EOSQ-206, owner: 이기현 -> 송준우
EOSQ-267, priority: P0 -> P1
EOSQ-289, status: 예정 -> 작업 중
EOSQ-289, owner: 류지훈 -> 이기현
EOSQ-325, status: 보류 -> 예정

+-------+

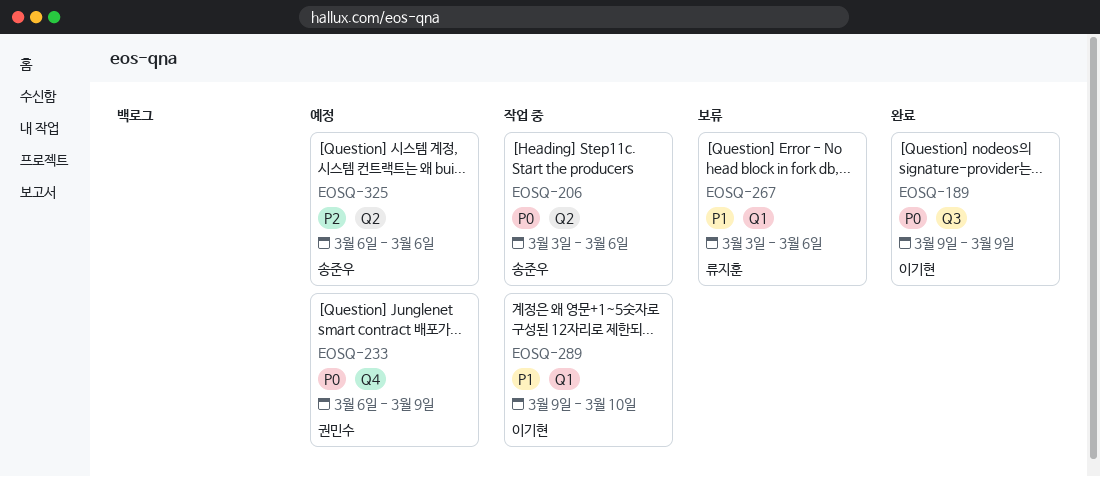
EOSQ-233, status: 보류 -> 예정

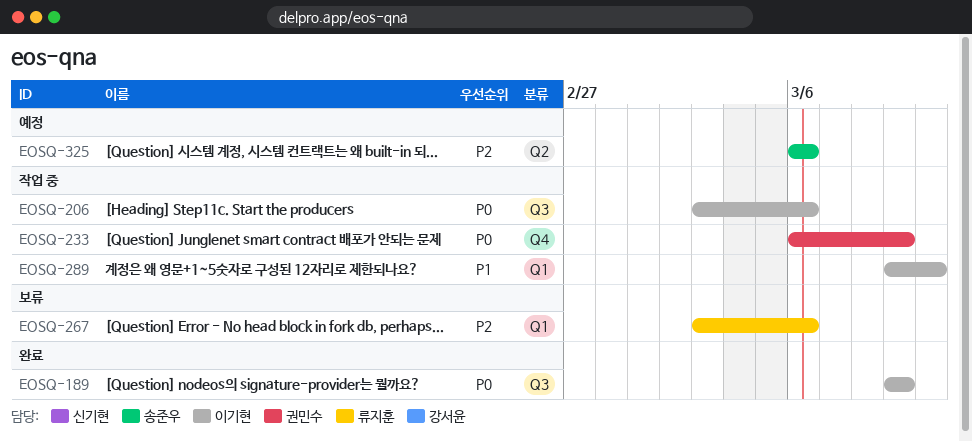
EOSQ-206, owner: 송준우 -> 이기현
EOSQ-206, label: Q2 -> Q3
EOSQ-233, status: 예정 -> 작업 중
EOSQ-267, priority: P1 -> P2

+-------+

**TRY IT:**
Among the lines above, which hold the word "owner"? Report each one.

**EXERCISE OUTPUT:**
EOSQ-206, owner: 이기현 -> 송준우
EOSQ-289, owner: 류지훈 -> 이기현
EOSQ-206, owner: 송준우 -> 이기현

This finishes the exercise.